6 de junho de 2005
Minha primeira epifania

Karina Longo, repórter de um guia cultural online de Buenos Aires chamado El Muro (www.elmurocultural.com), resolveu me entrevistar. Logo na primeira pergunta, pede que eu fale sobre a minha infância. O Carlos, que trabalha comigo na Tribuna da Imprensa, reclamou outro dia que eu só tenho falado em envelhecimento, o tempo que passa, essas coisas...

O pior é que é verdade. Mas não é que eu me sinta velho, desatualizado ou algo assim. Eu tenho me sentido, sim, antigo. Não é nem sequer "experiente". Lembro (vejam só, lembro!) de uma entrevista do Pedro Nava há quase trinta anos em que ele dizia que "a experiência são faróis voltados para trás". Quer dizer, a experiência mais cega do que ilumina. Então quando me digo "antigo" é a palavra menos inexata que encontro para definir um sentimento um tanto vago, que não é de nostalgia, mas remete a esse acúmulo de lembranças que carrego e uso de um modo, digamos, comparativo.

Comparo, por exemplo, o que é a vida de uma criança ou de um adolescente hoje e o que foi a minha. E o contraste é absurdo. Essa diferença "pesa" como se o tempo entre elas fosse muito maior do que é de fato. A expressão "século passado" talvez seja o que melhor define essa diferença.
Essencialmente, o grande responsável por esse salto que nos atirou quase de repente em outro século, em outro mundo, foi o computador.

Mas a história que talvez melhor ilustre o que eu quero dizer - essa brutal mudança das coisas ocorrida nos últimos 40 anos - aconteceu quando eu tinha lá meus sete, oito anos. Estava guardando para contá-la num quase-conto ou quase-crônica dedicado só a ela, mas como o texto não sai e a oportunidade pintou, o leitor que não brigue comigo se a história aparecer recontada no futuro.

Enfim, eu tinha uns sete, oito anos e um primo da mesma idade, o Maurício. Nascemos no mesmo dia e fomos criados juntos na vila onde, além da minha avó e da minha tia, mãe do Maurício, moravam ainda mais duas tias, a Margarida e a Ruth. Nossa família ocupava as últimas casas da vila, então o terço final dela era "território nosso".

As casas eram grandes e uma das minhas tias alugava os quartos que sobravam. Um dia, foi morar lá uma moça chamada Ester. A Ester era o que o Roberto Carlos chamava numa música de "garota papo firme". Ela só andava de minissaia - o que na época era um escândalo indescritível aos olhos de hoje.

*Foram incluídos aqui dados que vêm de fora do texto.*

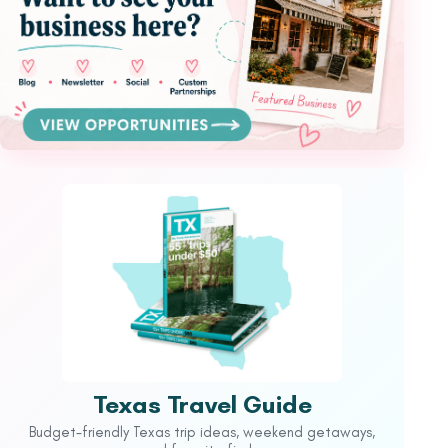
Texas Travel Guide
Budget-friendly Texas trip ideas, weekend getaways,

Ainda eram raras as moças que tinham coragem de exibir as pernas daquele jeito, então as reações variavam entre a perplexidade e a violência. Era um choque. E para nós, meninos, um êxtase.

Sabíamos, eu e Maurício, a hora que Ester saía para trabalhar e ficávamos nos últimos degraus da escada, esperando que ela descesse lenta e majestosa no alto daquelas pernas magníficas, atentos os dois ao mais ínfimo indício de uma calcinha. Éramos os mais jovens súditos taquicardíacos de Ester e ela nos distribuía sorrisos e afagos com genuíno carinho: ela não via malícia nos nossos olhos nem nas suas minissaias estonteantes.

Mas a primeira grande epifania da minha vida aconteceu numa manhã ensolarada de terça ou quarta-feira, que era o dia em que minha tia lavava as roupas da família e dos seus inquilinos e as pendurava no varal nos fundos da casa. Não custa imaginar uma brisa leve que ondulasse sensualmente os lençóis imensos luzindo sua brancura sob o sol... Misturadas entre os lençóis, tremulavam as austeras roupas de baixo daquela época, igualmente brancas. Pois bem, de repente, no meio daquele oceano imaculado, eis que salta aos nossos olhos de meninos uma... Calcinha vermelha! A calcinha vermelha de Ester! Mínima e de renda. Claro, só podia ser dela. Quem mais ousaria tanto?

Não sei no Maurício, mas aquilo me bateu como uma iluminação. Intuí, naquele instante, muito mais do que poderia dizer nas poucas linhas que me restam, mas em resumo, diria que intuí que a calcinha vermelha de Ester era semente incendiária da mudança que estava por vir e consumiria com voracidade inédita a monótona brancura daqueles dias. Se foi isso mesmo que o menino intuiu, ele estava certo.